Nun waren hinter ihnen auf dem Damm Stimmen, und es wurde wieder geschossen. Es war, als träte sie jemand ans linke Bein, mehr nicht, und sie fiel abermals hin. Er sauste herum, rammte ein Magazin in das M 16, nahm den Damm unter Feuer, und dabei lachte er, das war das Schreckliche, das ihr auffiel, während sie zu ihm hochsah und aufzustehen versuchte. Als er nach unten langte und ihr aufhalf, war sie sich einer Energie bewußt, einer elementaren Kraft, die ihr Begriffsvermögen zu sprengen drohte. Dann stand sie wieder auf den Füßen, und sie erreichten das sichere Schilf.
Sie saß auf einer kleinen Sandbank im Wasser, als er ihre Khakihose mit einem Messer aufschlitzte und die Wunde untersuchte.

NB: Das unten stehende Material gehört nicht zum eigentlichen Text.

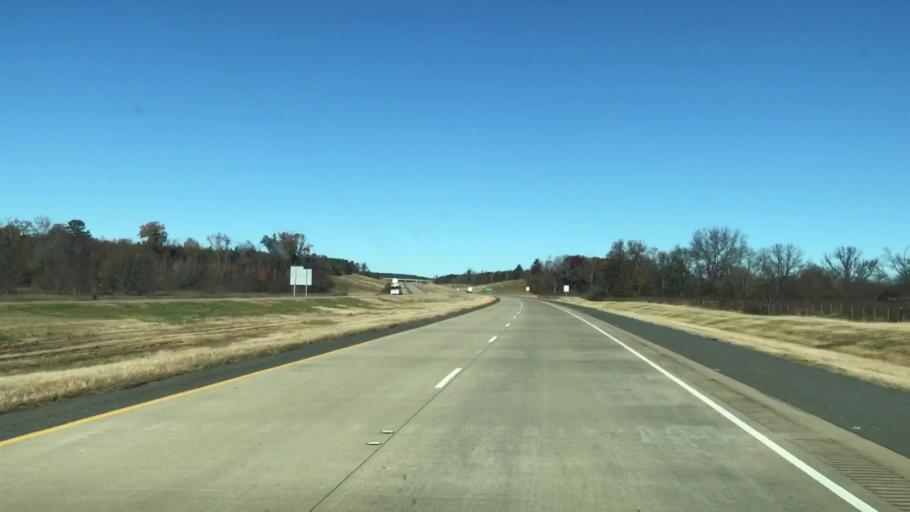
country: US
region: Louisiana
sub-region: Caddo Parish
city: Vivian
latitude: 32.9079
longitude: -93.8678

«Sie haben noch Glück gehabt», sagte er. «Glatter Durchschuß. Sicher ein M 1. Ein AK hätte den Knochen zersplittert.»
Geschickt legte er einen Notverband an, brach eine Morphiumspritze auf und verpaßte ihr die Injektion. «Sie werden es brauchen. Eine Schußwunde tut zuerst nie weh. Der Schock ist zu groß. Die Schmerzen kommen später.»

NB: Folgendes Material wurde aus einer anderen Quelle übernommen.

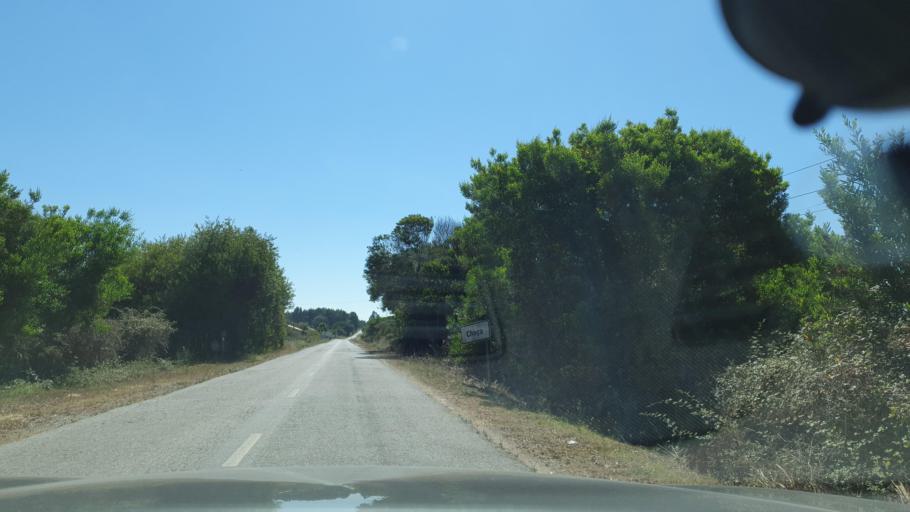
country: PT
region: Beja
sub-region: Odemira
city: Sao Teotonio
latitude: 37.5000
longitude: -8.6772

«Wissen Sie das aus eigener Erfahrung?»
Er lächelte kurz. «Kann man sagen. Ich würde Ihnen gern eine Zigarette geben, aber ich hab mein Feuerzeug verloren.»
«Ich habe eins.»
Er öffnete eine Blechschachtel mit Zigaretten, steckte sich zwei in den Mund und machte die Schachtel sorgfältig wieder zu. Sie gab ihm das Messingfeuerzeug. Er zündete die Zigaretten an, schob ihr eine zwischen die Lippen und musterte das Feuerzeug genauer.
«Siebenkommasechszwei Millimeter, russisch. Das ist interessant.»
«Von meinem Vater. Er rettete im August 1944 einen deutschen Fallschirmspringer, einen Oberst, der von Partisanen erschossen werden sollte. Der Oberst schenkte ihm das Feuerzeug zur Erinnerung. Er fiel dann in Algier», sagte sie. «Ich meine, mein Vater. Nachdem er das hier überlebt hatte.»
«Sie haben Grund zur Ironie.» Er reichte ihr das Feuerzeug zurück. Sie schüttelte den Kopf und sagte, ohne selbst zu wissen warum: «Nein, behalten Sie es.»
«Zur Erinnerung an Sie?»
«Nein, an die Toten», sagte sie. «Wir werden diesen Platz beide nicht lebend verlassen.»
«Oh, ich weiß nicht. Der Cobra ist noch da. Ich würde sagen, die ‹Kavallerie› müßte in den nächsten zwanzig Minuten eintreffen, genau wie im MGM-Western. Gerade noch rechtzeitig. Ich sage ihnen besser Bescheid, daß wir hier warten.»
Er zog eine Signalpistole aus einer Seitentasche und feuerte eine rote Leuchtrakete in den Himmel.
«Könnte das nicht der Vietkong sein, der sie wieder irreführen will?»
«Wohl kaum.» Er feuerte noch eine rote Rakete ab, dann eine grüne. «Das sind die Farben von heute.»
Ihr Bein fing an wehzutun. «Aber jetzt wissen sie, wo wir sind. Ich meine, der Vietkong.»
«Sie haben es schon vorher gewußt.»
«Und werden sie kommen?»
«Ich glaube, ja.»
Er wischte das M 16 mit einem Lappen ab, und sie hob die Nikon und stellte sie ein. Wie sie später erfuhr, war er 23 und genau 1,80 Meter groß. Breite Schultern, dunkle Haare, die von dem Stirnband gebändigt wurden und ihm das Aussehen eines Straßenräubers verliehen. Die Haut wurde von hohen Wangenknochen ein wenig gespannt, Bartstoppel bedeckten die hohlen Wangen und das spitz zulaufende Kinn. Das Markanteste an seinem Gesicht waren jedoch die Augen, grau, wie Wasser über einem Stein, ruhig, ausdruckslos, Geheimnisse bergend.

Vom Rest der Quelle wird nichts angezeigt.